Nadine Labaki’s Capharnaum is a Lebanese melodrama which galvanized global audiences in its unequivocal depiction of the gruesome conditions of the marginalized and underprivileged.

Winner of the Jury Prize in the prestigious Cannes Film Festival and Oscar nominee for best foreign film, Capharnaum does not shy away from delivering the full picture nor does it attempt to sugarcoat reality in a bid to broaden its market.

Set in the slums of Beirut, the film follows pre-pubescent Zain who lives with his mother and father and a handful of brothers and sisters. Zain is incarcerated for a crime and while serving his sentence, decides to sue his parents for ‘bringing him to life’.

The film is a storytelling showcase of Zain’s journey which reflects on philosophical dilemmas without emotionally extorting the audience for even the briefest of moments.

The film is very somber and heartbreaking but we are no strangers to the form of hardship it portrays. The poignant adversities seen in Capharnaum are ones that we know exist in our communities. However, people often choose to overlook or desensitize themselves to their existence.

It is in that sense that Capharnaum does not abuse its viewers emotionally; it structures the events and interactions between characters in an appropriate fashion, without excessive exaggeration to earn points through the audience’s moral compass.

And best of all, the film does not show Zain as a passive victim subject to wrongdoing, but a character with agency and charisma who knows no other life than the one he is living but is struggling to survive his childhood.

He brings us a kid’s take on misfortune with a seamless incorporation of hardship and childhood together. The film raises the question of how a child could bear such unfortunate living conditions and yet have remnants of youthfulness within him.    

Zain is played by Zain al-Rafeea, a Syrian refugee living in Lebanon with no previous acting experience. He is joined by other non-professional actors like Yordanos Shiferaw who plays the role of Rahil, a refugee working as a servant to an upper class ‘Madame’.

Both Zain and Rahil were played by persons who were exposed to a similar reality experienced by the characters they portray. This, along with Labaki’s outstanding direction, helps both shine in their roles.

And their roles are central to the film’s realism.

Rather than recreating locations in a studio environment, Labaki – who is also the film’s co-writer – went the extra mile and shot most of the scenes in actual locations.

Through the film, Labaki delivers a masterclass in directing, with artistic and symbolic shots which mesmerized audiences.

By giving them qualities and personalities which surfaced through their interactions, Labaki flawlessly constructed the characters in the film.

She instituted contrasts between some characters to accentuate their dimensions in comparison to one another and to touch on the moral message the film was trying to deliver.

Rahil’s and Zain’s mothers serve as prime examples of this technique. Both portrayed motherhood in unfortunate conditions, but both brought different perspectives and reactions to deal with them.

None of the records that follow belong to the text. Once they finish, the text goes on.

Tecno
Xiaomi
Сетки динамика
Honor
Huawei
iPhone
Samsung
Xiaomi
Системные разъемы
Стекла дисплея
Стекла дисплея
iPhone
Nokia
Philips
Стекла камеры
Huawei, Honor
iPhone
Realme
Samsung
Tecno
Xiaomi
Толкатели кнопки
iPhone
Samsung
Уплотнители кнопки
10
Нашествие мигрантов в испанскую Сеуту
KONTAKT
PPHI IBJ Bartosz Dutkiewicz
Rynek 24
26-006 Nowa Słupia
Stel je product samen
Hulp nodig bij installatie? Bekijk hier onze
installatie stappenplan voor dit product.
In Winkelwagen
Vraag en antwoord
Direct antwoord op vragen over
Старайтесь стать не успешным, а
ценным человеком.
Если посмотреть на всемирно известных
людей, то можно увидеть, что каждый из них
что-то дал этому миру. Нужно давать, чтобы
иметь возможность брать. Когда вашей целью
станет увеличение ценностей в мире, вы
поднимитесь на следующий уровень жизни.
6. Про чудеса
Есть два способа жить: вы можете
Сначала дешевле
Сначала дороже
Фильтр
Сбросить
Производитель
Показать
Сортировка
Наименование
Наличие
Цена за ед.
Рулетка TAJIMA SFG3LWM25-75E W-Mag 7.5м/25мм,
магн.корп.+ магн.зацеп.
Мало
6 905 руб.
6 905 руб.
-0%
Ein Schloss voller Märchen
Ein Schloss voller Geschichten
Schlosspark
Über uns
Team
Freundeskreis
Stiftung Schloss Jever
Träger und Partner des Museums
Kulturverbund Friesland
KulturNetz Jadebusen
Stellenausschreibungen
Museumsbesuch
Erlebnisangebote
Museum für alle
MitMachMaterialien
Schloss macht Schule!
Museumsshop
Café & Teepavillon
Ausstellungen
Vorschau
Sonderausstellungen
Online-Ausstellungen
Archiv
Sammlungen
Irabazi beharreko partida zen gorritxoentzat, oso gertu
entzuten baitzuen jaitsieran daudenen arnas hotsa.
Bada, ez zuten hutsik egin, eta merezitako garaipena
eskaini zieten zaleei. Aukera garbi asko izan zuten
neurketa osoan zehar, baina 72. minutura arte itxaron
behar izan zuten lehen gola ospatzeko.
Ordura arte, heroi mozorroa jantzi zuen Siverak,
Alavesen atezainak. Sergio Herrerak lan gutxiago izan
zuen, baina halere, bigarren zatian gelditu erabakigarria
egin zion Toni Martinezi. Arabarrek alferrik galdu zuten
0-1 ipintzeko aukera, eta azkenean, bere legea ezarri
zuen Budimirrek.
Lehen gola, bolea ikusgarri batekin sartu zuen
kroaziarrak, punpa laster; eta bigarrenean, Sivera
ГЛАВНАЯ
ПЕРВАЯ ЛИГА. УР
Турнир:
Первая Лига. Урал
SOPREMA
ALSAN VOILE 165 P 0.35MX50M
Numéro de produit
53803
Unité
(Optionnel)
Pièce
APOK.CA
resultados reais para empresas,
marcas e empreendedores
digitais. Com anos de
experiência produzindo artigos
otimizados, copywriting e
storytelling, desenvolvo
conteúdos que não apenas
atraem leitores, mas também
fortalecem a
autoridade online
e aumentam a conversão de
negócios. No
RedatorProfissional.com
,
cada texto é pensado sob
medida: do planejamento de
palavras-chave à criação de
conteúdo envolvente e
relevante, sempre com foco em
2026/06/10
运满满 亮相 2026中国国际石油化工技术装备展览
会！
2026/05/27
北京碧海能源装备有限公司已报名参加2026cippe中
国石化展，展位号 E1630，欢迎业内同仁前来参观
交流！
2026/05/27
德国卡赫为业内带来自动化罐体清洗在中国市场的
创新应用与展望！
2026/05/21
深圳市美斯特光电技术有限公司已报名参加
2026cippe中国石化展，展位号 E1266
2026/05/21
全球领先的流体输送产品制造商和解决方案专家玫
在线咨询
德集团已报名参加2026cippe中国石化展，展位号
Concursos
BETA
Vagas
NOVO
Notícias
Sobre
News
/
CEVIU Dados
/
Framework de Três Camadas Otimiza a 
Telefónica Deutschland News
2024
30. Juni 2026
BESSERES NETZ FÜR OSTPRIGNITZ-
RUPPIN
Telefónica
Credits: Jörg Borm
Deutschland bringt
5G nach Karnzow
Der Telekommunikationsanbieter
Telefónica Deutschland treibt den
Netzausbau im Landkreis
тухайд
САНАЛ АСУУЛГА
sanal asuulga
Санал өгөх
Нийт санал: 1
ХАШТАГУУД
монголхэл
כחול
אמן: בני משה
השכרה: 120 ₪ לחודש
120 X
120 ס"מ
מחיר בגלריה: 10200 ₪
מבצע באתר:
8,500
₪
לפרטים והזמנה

The film posits, are people bad at their core or does life drive them towards wickedness with little to do about it?

The film does not give a decisive answer, and in light of the stories told, the debate could go on forever without a conclusive outcome.

Labaki was able to push the audience to have second thoughts about Zain’s parents and whether they are really to blame. Even though they were the most hated figures in the film, it was up to question if they deserved the audience’s sympathy.

Labaki’s reliance on dialogue is not extensive, especially during the first half of the film. The film took a show, not tell approach, emphasizing how the characters felt and interacted rather than spoon-feeding the audience this aspect through dialogue.